Pedro Costa e Valéria Silva, vereadores do PS na câmara de Amares votaram contra o contrato de eficiência energética, que prevê a substituição das lâmpadas comuns por led’s e uma redução de 72% na fatura de eletricidade.
Valéria Silva argumenta que “o contrato não é vantajoso para o Município” e que deveria ser este “a fazer a substituição das lâmpadas”. “Se a câmara alega não ter capacidade financeira para isso, poderia fasear a substituição, tipo 1000 lâmpadas por ano, começando logo a poupar”. Dinheiro que “poderia permitir a realização de candidaturas para este fim ou para outras obras que se achassem necessárias”.
Este assunto, que anda há dois anos a ser discutido em sede de reunião de executivo, mereceu, também, fortes críticas de Pedro Costa: “é uma questão que me preocupa e não posso votar favoravelmente porque o contrato representa um enorme risco, no futuro”.
Segundo o Vereador socialista, compete à câmara “assumir os incumprimentos, debitando depois na empresa, quando este deveriam ser imputáveis à empresa”. O facto de quatro das cinco concorrentes terem desistido do concurso “é mais um sinal”.
No entanto, “a principal razão é que este é o pior momento para fazer um contrato deste tipo, com indefinição no preço energético, uma inflação de custos. Quanto vamos ter que reembolsar daqui a meia dúzia de anos?”, questionou o vereador. “Os custos vão explodir e daqui a uns anos pode ser impossível cumprir este contrato”.

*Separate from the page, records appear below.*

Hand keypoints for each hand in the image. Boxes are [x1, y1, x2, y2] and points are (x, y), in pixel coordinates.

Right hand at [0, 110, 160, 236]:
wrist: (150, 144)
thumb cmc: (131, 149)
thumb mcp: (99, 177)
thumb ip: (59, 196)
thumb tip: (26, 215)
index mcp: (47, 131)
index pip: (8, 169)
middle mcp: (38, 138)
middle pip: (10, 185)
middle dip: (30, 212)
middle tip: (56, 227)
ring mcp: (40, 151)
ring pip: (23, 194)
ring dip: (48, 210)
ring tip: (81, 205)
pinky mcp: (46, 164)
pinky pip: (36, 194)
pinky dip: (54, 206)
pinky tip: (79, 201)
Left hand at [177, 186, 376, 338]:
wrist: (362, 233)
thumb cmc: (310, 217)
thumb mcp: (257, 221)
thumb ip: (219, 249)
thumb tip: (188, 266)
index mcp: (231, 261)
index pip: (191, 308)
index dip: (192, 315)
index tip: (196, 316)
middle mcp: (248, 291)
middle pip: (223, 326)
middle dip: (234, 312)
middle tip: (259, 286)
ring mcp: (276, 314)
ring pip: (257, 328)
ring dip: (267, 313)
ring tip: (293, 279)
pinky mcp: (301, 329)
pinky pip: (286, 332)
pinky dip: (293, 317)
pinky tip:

Já Emanuel Magalhães optou por votar a favor: “desde que o interesse público esteja salvaguardado não vejo problema” pedindo que “haja alguma cláusula que permita abandonar o acordo em caso de incumprimento da empresa”.
Manuel Moreira, ao ‘Terras do Homem’, o contrato irá “aumentar a eficiência energética na utilização final da energia em diversos equipamentos municipais”, lembrando que “irá permitir uma poupança de 72%. Mesmo que haja um aumento de preço da energia esta percentagem mantêm-se durante os dozes anos em que vigora o contrato”.
As avarias terão que ser resolvidas em 72 horas, um espaço temporal que os vereadores querem reduzir para 48 horas, mas que só poderá ser negociado na altura da assinatura do contrato, “uma vez que o concurso público previa as 72 horas”.